### THE TASK
Can you carry on the forum post below about evaluating the integral of e^(-x^a) from 0 to infinity, picking up right after its final sentence?

### SUPPLIED PASSAGE
----------

How to evaluate $\int_0^\infty e^{-x^a}dx$

Question

please help me how to do it.I have no clue about how to begin.I attempted to replicate how the Gaussian integral is solved but that would require 'a' number of equations relating spherical and Cartesian co ordinates which I'm not even sure exist.Then I attempted the substitution $x^a=t$ which yielded $\Gamma(2-1/a)=(1-1/a)!$ a result from the gamma function. Is this correct? How do we find the value of the gamma function for fractional values?

----------

### INFORMATION PROVIDED
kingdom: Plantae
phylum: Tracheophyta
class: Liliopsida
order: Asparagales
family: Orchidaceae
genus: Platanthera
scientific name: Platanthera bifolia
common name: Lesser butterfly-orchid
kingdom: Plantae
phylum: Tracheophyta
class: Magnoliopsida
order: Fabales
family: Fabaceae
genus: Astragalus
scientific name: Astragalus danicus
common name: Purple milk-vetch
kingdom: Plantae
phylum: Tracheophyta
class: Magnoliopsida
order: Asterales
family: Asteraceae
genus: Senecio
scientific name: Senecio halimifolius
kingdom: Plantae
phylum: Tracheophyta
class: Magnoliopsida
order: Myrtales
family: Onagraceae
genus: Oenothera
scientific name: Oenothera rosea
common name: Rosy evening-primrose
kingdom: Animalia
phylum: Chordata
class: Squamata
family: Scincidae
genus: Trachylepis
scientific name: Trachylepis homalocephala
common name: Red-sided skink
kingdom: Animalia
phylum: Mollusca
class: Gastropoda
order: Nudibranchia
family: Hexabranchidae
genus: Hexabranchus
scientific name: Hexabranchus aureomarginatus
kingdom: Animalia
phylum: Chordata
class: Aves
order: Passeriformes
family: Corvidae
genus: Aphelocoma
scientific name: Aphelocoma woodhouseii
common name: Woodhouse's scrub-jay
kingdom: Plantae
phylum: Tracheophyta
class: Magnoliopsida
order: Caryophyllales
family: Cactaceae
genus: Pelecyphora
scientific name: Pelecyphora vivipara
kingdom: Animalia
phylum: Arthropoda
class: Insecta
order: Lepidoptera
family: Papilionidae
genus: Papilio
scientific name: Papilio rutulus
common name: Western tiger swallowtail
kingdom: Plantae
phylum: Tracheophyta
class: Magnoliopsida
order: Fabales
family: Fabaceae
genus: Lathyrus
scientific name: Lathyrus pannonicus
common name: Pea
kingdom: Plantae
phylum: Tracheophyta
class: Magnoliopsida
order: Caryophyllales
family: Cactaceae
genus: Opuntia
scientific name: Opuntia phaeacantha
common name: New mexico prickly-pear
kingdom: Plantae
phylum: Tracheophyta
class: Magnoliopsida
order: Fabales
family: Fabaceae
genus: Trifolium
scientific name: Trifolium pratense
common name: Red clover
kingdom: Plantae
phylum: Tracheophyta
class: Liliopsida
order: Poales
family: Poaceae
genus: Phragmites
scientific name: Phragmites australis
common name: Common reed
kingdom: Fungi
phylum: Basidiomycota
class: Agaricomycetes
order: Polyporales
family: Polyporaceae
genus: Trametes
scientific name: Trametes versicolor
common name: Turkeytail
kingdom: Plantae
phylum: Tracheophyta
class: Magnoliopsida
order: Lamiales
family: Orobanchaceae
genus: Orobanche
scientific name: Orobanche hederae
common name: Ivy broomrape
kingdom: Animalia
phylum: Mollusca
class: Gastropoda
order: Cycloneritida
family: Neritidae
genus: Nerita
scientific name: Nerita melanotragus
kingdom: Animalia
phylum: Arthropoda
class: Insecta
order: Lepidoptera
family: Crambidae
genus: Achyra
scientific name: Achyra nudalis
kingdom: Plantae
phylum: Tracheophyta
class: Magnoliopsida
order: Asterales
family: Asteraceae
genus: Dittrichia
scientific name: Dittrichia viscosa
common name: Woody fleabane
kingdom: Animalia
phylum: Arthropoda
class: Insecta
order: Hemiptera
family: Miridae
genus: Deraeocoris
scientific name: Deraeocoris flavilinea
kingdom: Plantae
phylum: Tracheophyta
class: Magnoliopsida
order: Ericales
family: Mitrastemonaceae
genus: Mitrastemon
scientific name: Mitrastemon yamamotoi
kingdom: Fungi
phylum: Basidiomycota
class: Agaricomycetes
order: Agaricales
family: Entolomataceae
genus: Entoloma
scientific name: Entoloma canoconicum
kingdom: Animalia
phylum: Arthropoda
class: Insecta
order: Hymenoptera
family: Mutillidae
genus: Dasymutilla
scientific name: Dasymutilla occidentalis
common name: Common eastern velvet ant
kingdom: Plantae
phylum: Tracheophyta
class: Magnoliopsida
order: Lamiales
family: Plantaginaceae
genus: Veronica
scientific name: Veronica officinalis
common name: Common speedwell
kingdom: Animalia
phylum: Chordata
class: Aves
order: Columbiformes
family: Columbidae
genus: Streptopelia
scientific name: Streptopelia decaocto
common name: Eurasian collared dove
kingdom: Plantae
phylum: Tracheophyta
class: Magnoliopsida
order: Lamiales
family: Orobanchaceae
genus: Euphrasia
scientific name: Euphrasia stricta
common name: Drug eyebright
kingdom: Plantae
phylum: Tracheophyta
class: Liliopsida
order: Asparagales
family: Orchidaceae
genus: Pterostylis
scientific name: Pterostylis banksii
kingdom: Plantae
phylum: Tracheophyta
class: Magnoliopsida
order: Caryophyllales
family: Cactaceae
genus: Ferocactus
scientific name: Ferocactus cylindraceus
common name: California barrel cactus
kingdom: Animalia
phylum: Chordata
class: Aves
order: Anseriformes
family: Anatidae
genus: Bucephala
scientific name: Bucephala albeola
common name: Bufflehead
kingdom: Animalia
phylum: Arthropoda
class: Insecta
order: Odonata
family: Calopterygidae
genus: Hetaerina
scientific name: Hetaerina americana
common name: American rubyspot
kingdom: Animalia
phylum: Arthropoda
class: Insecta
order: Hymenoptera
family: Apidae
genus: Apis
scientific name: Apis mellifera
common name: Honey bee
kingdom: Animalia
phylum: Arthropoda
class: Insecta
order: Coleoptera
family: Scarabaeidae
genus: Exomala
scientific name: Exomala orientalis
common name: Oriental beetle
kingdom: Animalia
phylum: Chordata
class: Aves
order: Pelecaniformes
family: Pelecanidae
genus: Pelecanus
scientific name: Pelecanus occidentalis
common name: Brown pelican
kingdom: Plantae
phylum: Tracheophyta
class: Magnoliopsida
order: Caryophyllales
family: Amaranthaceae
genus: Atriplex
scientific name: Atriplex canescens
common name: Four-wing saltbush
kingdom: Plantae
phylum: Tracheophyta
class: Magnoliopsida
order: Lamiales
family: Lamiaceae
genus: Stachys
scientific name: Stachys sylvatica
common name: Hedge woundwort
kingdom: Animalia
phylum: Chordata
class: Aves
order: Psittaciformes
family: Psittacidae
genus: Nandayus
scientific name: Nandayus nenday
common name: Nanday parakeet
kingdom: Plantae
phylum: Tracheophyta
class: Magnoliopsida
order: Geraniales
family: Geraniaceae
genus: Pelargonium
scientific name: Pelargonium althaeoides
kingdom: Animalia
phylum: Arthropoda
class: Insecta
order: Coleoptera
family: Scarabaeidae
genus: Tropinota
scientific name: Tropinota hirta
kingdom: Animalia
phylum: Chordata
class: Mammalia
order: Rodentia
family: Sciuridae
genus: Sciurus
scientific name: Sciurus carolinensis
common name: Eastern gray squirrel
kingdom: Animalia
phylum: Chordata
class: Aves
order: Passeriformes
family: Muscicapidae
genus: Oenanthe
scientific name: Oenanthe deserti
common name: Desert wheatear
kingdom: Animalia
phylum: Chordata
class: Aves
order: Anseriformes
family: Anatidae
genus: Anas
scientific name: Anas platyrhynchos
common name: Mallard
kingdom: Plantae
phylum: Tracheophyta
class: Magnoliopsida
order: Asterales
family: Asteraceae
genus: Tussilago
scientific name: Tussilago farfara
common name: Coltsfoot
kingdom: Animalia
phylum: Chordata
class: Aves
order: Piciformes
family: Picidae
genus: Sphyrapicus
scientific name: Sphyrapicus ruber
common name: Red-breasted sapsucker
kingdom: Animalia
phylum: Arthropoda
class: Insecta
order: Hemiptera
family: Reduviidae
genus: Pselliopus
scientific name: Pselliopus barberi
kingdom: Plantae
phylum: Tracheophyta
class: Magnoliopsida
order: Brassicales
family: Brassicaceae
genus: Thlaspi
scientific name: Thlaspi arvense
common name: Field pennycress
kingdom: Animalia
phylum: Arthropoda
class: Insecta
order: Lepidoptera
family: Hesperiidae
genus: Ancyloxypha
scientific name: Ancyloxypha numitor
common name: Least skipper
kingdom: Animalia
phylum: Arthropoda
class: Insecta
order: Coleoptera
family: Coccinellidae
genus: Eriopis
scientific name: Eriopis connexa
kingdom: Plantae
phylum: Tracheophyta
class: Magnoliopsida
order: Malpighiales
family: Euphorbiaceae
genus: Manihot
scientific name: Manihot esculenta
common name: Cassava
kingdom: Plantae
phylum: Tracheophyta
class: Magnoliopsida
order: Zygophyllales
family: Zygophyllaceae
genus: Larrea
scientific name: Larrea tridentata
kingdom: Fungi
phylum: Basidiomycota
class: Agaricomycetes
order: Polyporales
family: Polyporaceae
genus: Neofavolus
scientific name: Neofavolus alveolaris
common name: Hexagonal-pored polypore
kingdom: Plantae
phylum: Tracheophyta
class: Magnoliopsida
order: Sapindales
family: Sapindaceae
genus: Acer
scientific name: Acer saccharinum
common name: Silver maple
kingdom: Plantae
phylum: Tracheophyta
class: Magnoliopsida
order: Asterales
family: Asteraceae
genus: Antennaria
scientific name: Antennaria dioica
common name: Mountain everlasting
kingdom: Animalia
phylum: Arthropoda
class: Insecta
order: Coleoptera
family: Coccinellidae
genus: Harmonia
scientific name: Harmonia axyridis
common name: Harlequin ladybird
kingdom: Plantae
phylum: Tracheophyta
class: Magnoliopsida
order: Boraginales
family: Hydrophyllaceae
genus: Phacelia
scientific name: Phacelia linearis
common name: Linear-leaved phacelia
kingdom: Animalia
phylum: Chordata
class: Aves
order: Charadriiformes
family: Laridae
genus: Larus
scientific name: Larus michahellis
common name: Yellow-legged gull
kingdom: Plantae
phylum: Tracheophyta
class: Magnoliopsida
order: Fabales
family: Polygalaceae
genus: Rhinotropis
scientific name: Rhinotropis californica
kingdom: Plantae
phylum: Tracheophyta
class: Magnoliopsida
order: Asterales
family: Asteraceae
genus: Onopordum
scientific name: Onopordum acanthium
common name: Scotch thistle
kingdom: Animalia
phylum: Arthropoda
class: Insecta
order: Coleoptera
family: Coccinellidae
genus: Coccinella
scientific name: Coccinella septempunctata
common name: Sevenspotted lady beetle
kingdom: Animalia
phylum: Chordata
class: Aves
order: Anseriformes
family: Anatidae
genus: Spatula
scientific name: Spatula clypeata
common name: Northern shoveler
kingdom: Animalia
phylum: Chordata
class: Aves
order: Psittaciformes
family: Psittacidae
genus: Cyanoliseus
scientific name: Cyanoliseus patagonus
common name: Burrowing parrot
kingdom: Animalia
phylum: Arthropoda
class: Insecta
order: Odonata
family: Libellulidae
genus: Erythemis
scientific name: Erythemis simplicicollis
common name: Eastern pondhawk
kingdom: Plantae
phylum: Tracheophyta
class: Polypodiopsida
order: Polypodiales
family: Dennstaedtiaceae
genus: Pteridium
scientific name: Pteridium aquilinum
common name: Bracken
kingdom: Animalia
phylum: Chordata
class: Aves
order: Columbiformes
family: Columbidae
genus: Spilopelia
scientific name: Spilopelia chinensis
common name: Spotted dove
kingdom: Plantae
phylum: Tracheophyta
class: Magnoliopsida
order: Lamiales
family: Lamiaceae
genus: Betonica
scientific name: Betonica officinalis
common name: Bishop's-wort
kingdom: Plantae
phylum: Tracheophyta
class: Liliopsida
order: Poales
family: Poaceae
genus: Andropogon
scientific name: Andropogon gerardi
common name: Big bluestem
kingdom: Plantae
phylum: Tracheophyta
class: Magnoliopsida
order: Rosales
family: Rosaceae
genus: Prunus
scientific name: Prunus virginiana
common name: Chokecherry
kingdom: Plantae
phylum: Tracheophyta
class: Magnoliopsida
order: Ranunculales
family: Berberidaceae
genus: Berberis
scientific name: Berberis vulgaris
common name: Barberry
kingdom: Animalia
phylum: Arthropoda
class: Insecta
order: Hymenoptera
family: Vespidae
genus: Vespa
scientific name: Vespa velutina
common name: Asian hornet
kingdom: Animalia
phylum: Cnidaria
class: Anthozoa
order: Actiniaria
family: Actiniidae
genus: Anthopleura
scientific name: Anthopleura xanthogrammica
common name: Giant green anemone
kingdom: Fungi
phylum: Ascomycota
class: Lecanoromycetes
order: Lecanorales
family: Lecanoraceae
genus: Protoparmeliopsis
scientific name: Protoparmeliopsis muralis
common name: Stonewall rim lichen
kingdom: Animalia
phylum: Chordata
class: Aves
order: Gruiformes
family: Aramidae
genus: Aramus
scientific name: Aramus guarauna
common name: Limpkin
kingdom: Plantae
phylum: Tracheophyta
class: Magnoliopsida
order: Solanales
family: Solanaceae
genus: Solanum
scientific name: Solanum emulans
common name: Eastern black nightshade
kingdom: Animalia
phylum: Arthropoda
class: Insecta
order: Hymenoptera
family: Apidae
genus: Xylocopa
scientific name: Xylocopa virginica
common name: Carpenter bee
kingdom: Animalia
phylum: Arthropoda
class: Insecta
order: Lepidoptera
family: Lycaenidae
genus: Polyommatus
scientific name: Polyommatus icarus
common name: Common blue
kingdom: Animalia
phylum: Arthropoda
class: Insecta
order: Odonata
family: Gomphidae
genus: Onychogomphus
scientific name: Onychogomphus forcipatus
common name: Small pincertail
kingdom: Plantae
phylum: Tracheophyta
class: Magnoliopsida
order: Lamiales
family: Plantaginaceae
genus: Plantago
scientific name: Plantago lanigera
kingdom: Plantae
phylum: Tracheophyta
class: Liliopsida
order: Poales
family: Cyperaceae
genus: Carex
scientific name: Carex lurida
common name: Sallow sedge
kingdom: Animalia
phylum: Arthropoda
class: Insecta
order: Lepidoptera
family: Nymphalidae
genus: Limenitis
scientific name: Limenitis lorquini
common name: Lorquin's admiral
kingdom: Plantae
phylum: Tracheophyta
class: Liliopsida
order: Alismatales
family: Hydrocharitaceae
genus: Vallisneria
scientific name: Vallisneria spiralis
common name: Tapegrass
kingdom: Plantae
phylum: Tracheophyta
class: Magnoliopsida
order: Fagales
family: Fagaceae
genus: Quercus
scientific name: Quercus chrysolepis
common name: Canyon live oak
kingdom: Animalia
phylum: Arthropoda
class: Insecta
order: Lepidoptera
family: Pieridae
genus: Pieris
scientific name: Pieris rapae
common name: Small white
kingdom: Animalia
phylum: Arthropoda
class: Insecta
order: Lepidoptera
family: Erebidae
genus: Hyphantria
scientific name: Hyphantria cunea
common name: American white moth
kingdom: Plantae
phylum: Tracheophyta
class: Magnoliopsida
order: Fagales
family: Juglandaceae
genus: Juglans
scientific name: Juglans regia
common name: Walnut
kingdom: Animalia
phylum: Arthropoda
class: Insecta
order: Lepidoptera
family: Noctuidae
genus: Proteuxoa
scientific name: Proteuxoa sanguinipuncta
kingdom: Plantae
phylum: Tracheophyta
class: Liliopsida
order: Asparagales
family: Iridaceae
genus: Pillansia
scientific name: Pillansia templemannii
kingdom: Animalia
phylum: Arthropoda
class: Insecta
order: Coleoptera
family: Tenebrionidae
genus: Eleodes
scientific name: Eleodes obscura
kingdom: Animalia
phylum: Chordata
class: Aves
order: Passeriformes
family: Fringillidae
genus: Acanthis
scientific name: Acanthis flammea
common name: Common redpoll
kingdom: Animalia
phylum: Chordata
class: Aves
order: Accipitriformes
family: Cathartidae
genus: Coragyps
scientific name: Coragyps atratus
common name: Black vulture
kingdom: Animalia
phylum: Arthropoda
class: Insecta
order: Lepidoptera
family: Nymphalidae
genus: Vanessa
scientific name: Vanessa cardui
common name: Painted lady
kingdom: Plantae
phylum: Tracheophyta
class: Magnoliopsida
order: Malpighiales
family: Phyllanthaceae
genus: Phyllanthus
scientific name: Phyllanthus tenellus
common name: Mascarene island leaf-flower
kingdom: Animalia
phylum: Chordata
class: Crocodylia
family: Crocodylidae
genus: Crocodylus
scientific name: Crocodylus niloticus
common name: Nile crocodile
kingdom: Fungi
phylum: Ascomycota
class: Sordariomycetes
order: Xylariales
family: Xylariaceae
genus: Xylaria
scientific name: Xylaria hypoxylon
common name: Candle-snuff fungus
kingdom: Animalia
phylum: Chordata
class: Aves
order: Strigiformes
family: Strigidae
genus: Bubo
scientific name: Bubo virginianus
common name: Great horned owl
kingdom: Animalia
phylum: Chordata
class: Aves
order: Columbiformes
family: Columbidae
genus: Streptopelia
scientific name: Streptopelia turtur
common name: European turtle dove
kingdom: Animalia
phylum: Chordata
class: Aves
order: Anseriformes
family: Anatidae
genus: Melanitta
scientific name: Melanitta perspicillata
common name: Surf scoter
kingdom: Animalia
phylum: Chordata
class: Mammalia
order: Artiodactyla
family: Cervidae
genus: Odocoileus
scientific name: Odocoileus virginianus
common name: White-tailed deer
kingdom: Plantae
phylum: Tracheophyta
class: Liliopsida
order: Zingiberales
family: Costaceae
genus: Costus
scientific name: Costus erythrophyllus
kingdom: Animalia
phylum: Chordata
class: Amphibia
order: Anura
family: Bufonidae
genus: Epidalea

----------

### RESULT
Answer 1

The Gamma function is defined by $$\Gamma(x) = \int_0^\infty t^{x-1}e^{-t}dt$$ and we have $\Gamma(x) = (x-1)!$. This can be written a bit simpler as $$ x! = \int_0^\infty t^{x}e^{-t}dt$$ The approach you tried works. Substitute $t = x^a$, $dt = ax^{a-1}$ to get $$ \begin{aligned} \int_0^\infty e^{-x^a} dx &= \int_0^\infty \frac{e^{-t}}{ax^{a-1}}dt\\ &=\frac{1}{a}\int_0^\infty x^{1-a}e^{-t}dt\\ &=\frac{1}{a}\int_0^\infty t^{\frac{1}{a}-1}e^{-t}dt\\ &= \frac{1}{a}(\frac{1}{a}-1)!\\ &= \frac{1}{a}! \end{aligned} $$

In the last line I used the defining property of the factorial function $x! = x(x-1)!$.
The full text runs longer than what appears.